What does the absence of Liovochkin and Khoroshkovsky on the lists mean? Is it a sign of their becoming weaker?
“This is no sign of weakening. Nor can we speak of Akhmetov becoming weaker, although his name is not on the list either. It is merely a change of the configuration. The president is becoming a sort of major stake-holder in the PoR Close Corporation. Akhmetov delegates quite some of his men to the Party of Regions, through the list and simple-majority constituencies. It had been known before that Khoroshkovsky was not going to run for a seat in the parliament. He did not even intend to do so, as a matter of fact. I think it had been decided beforehand that some government officials would run, and others would not. It is a functional decision: current administration work has to get done, you cannot only tend elections.
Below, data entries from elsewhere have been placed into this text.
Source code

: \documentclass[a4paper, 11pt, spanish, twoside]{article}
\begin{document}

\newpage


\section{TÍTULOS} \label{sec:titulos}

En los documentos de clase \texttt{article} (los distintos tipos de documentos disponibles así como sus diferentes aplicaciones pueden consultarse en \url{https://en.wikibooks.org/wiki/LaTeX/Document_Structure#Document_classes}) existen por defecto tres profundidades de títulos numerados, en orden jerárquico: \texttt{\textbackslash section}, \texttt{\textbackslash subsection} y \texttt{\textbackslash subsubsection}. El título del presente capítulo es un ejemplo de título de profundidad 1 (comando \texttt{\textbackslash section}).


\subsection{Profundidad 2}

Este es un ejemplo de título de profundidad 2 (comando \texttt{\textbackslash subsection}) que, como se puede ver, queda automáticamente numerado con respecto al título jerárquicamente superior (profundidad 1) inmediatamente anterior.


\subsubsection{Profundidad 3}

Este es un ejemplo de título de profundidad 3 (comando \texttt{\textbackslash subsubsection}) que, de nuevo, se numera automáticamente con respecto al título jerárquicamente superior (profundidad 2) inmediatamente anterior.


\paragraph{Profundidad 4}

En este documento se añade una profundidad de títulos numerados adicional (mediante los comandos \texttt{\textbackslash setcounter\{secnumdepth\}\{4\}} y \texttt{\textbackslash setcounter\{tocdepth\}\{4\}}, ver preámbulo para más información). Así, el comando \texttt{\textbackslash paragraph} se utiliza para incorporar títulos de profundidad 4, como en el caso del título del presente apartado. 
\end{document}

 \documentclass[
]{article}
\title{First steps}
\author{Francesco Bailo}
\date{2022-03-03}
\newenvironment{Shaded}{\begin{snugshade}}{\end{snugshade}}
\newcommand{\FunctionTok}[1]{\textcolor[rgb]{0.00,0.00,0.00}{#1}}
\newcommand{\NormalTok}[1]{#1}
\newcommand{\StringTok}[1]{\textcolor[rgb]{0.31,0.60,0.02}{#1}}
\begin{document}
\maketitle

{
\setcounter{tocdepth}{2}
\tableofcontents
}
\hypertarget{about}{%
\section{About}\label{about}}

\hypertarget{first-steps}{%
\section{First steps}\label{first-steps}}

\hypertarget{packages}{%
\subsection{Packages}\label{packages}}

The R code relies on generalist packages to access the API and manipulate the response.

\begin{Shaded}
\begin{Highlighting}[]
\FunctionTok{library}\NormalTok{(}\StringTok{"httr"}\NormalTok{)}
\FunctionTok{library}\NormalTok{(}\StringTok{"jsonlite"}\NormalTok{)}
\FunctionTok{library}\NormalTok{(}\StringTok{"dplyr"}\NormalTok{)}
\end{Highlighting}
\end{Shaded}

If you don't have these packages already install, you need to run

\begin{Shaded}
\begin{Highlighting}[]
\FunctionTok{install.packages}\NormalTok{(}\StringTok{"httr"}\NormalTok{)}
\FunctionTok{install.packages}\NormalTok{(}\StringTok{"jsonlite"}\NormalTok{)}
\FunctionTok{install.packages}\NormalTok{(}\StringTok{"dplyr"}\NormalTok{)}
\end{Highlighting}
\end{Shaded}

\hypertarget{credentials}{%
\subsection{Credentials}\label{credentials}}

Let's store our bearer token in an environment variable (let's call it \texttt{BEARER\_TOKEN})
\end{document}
“It seems to me that those are taking part in the election who traditionally were associated with the Party of Regions. See, the key figures were MPs of the recent convocations. Khoroshkovsky is not associated with the PoR. Liovochkin’s situation is different. There, indeed, was an intrigue and a lot of rumors. However, take into account the fact that Liovochkin is in no haste to retire as head of the Presidential Administration. Maybe, he is not at all enraptured at the prospects of becoming an MP. And there is yet another circumstance. By his status and political philosophy Liovochkin is a non-party or supra-party person. He is Kuchma’s pupil. And Kuchma’s political model was a non-party one. Liovochkin tends to such a model. Not to mention the fact that today in the PoR leadership and on their list there are people Liovochkin has controversies with. This might have also played a role. In the near perspective, Liovochkin will remain head of the Administration.”
What is your overall impression of the PoR congress?
“The very format of the congress, how everything was organized, shows that corrections must be made with regard to the Party of Regions’ political style. They should change their political stylistics, which reflects their Soviet past, as well as their post-communist and business experience. A combination of huge post-Soviet political get-togethers plus the element of Soviet-time traditions, with their clear hierarchy of speakers, and obsequious praising of their leaders – all of this was present in the speeches of PoR members. Keeping the delegates in the dark was due to the fact that the ultimate list was made up at the very last moment.
“There is another fact in favor of this version: this controversial story with Ivaniushchenko and his place on the list. At first Tihipko said that Akhmetov and Ivaniushchenko were not appearing on the list. Well, Akhmetov is still not there, while Ivaniushchenko has been entered. I think the reason for this is that Tihipko only saw the preliminary list of candidates. Ivaniushchenko’s name appeared at the last moment, due to the fact that he settled the matter at the top level. I cannot rule out that the list was amended on The Day of the actual congress, in the morning. Far from all candidates were acquainted with the list. This is typically a post-Soviet tradition. The situation is pretty much the same with other political powers: intrigues and backstage button-pressing.”